Share with us an elevator pitch (no more than 30 seconds) of your latest title:

You would ask…
Reformed hacker Diana Highsmith is a recluse who works and lives online. She has not ventured beyond her home for over a year – not since that fateful climbing vacation took Daniel’s life. But when her sister disappears, Diana is forced to do what seems impossible: brave the outside world. By assuming the identity of her alter-ego, an avatar who is as fearless as Diana herself once was, she finds the courage to set out.

Where can we buy it?
Just about anywhere. Amazon, B&N, Books-a-Million, and independent bookstores. The paperback edition came out in March 2012.

Give us a list of your published titles in chronological or series order:ComeAndFindMePaperback

Come and Find Me (Wm. Morrow, March, 2011)
Never Tell a Lie (Wm. Morrow, 2009)
The Bibliophile’s Devotional (Adams Media, 2010)
1001 Books for Every Mood (Adams Media, 2008)
Writing and Selling Your Mystery Novel: How to Knock ‘Em Dead with Style (Writers Digest Books, 2005

And the Dr. Peter Zak mystery series by G. H. Ephron written with co-author Donald Davidoff
Guilt (St. Martin’s Minotaur, 2005
Obsessed (St. Martin’s Minotaur, 2003)
Delusion (St. Martin’s Minotaur, 2002)
Addiction (St. Martin’s Minotaur, 2001)
Amnesia (St. Martin’s Minotaur, 2000)

PJ: What last thing would you like to share with us that nobody knows about you and your work?

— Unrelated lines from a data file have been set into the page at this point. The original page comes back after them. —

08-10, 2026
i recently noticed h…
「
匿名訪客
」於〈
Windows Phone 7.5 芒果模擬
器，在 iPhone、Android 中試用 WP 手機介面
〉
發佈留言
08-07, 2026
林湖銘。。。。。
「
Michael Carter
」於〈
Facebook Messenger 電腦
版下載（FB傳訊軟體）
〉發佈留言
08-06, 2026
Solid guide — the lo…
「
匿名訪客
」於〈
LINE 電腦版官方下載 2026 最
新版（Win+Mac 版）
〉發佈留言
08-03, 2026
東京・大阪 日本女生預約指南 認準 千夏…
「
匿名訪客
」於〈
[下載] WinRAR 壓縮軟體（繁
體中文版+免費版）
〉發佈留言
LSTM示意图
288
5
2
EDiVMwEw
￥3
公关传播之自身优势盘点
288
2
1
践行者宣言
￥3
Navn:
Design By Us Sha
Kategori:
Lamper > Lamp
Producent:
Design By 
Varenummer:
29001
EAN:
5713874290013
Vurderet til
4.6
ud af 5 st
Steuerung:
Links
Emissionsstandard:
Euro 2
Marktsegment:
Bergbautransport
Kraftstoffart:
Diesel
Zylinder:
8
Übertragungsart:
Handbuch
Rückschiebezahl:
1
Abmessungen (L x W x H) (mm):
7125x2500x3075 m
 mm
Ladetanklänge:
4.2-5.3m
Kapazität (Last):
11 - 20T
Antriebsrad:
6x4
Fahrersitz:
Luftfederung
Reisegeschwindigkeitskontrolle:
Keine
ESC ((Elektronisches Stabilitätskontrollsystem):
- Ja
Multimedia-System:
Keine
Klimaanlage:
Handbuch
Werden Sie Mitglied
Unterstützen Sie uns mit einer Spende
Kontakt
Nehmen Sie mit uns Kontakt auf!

Hallie: I’m suspense writer, and I’m always going for what I call the “lightbulb in the glass of milk” moment. Think of the scene in Alfred Hitchcock’s Suspicion. The Joan Fontaine character believes that her charming, wastrel husband, played by Cary Grant, is an embezzler and a murderer. As Grant mounts the stairs, the camera zooms in on what he’s carrying: a tray with his wife’s nightly glass of warm milk. That milk seems to glow, and we’re wondering: Is it poison?

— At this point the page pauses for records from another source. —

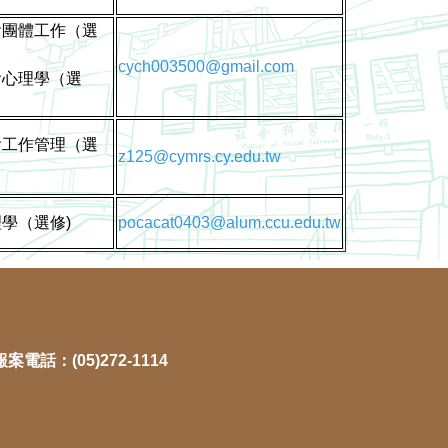
）
會團體工作（選
）
cych003500@gmail.com
會心理學（選
）
會工作管理（選
z125@cymrs.cy.edu.tw
）
學（選修)
pocacat0403@alum.ccu.edu.tw
電話：(05)272-1114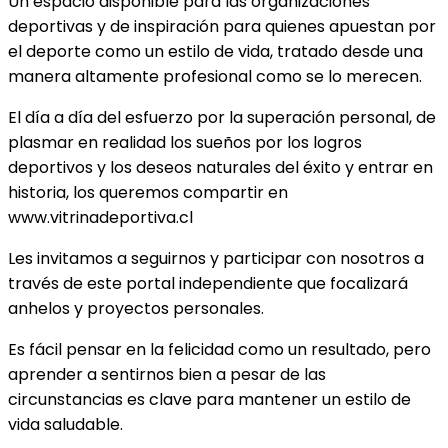
Un espacio disponible para las organizaciones
deportivas y de inspiración para quienes apuestan por
el deporte como un estilo de vida, tratado desde una
manera altamente profesional como se lo merecen.
El día a día del esfuerzo por la superación personal, de
plasmar en realidad los sueños por los logros
deportivos y los deseos naturales del éxito y entrar en
historia, los queremos compartir en
www.vitrinadeportiva.cl
Les invitamos a seguirnos y participar con nosotros a
través de este portal independiente que focalizará
anhelos y proyectos personales.
Es fácil pensar en la felicidad como un resultado, pero
aprender a sentirnos bien a pesar de las
circunstancias es clave para mantener un estilo de
vida saludable.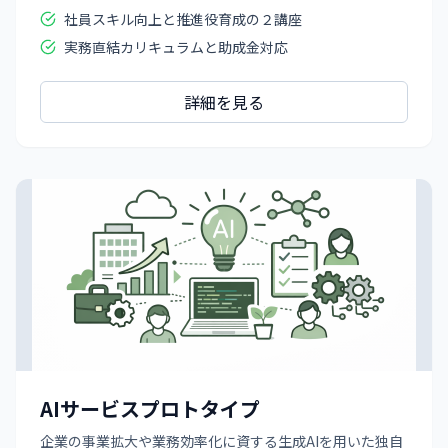
社員スキル向上と推進役育成の２講座
実務直結カリキュラムと助成金対応
詳細を見る
AIサービスプロトタイプ
企業の事業拡大や業務効率化に資する生成AIを用いた独自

EphronTherewasanoldwomanlowresfinalHitchcock placed a light bulb that glass to give it an eerie glow, and I’m always trying to do the literary equivalent, building dramatic tension by making the ordinary seem menacing.

Hallie, I think you do it very well. You’re one of the few authors I’ve read that can make me think “I wish I’d written that!” Thank you for taking time to talk with us today. I hope we can talk with you again sometime in, say, April when you have a new surprise for us!